Mireli Trombin de Souza, Lucas Kussek Aguiar, Michele Trombin de Souza, Bruna Caroline Durau, Tamara Akemi Takahashi, Maria Aparecida Cassilha Zawadneak

Resumo


Orius insidiosus (Stal) (Hemiptera: Anthocoridae) é um inseto aplicado no controle biológico de artrópodes-praga, como, ácaros, afídeos, lepidópteros, moscas brancas e tripes. A liberação deste inimigo natural é uma importante ferramenta em programas de Manejo Integrado de Pragas (MIP). Contudo, para o sucesso desta estratégia é necessária a correta integração de inseticidas com o inimigo natural. Nesse sentido, testamos se as aplicações de inseticidas liberados para morangueiro interferem na alimentação e na sobrevivência do predador O. insidiosus. Para isso, os ovos de Anagasta kuehniella (Zeller) (Lepidoptera: Pyralidae), usados na criação de O. insidiosus, foram tratados com os inseticidas de cinco grupos químicos (i.e., espinosinas [Delegate®], neonicotinóide [Actara®], pirazol [Ortus®], piretroide [Karate®] e tetranortriterpenóide [Azamax®]). Os ovos foram imergidos em caldas inseticidas, por cinco segundos, na concentração máxima recomendada pelos fabricantes. Como controle negativo, foram oferecidos aos insetos os ovos com água destilada.
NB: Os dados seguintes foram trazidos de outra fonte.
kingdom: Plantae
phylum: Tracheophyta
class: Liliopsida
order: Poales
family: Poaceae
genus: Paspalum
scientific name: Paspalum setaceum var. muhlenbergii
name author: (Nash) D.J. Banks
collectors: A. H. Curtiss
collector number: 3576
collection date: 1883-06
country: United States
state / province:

Para cada tratamento, foram dispostos 100 ovos de A. kuehniella tratados com inseticidas em arena-teste e ofertados a 10 adultos de O. insidiosus, mantidos sem alimentos por 12 h. Foram realizadas 10 repetições para cada tratamento analisado. Após 24 h de exposição foram avaliados o número de ovos consumidos e registrada a mortalidade de O. insidiosus. Os inseticidas foram classificados segundo os índices de toxicidade propostos pela IOBC/WPRS, sendo: 1 - inócuo (< 30%); 2 - levemente nocivo (30 - 79%); 3 - moderadamente nocivo (80 - 99%) e 4 - nocivo (> 99%). Todos os inseticidas avaliados enquadraram-se na classe 3. A predação de ovos tratados com inseticidas foi reduzida de 52,3 a 76,2%. Os efeitos letais foram relatados para tetranortriterpenóide (81%), espinosinas (88%), neocotinoides (90%), pirazol (94%) e piretroide (97%). Os resultados demonstram que o uso inadequado de inseticidas em áreas com presença de O. insidiosus reduz a contribuição desses insetos para o MIP.


Palavras-chave


manejo integrado de pragas, inimigo natural, tetranortriterpenoide, piretroide.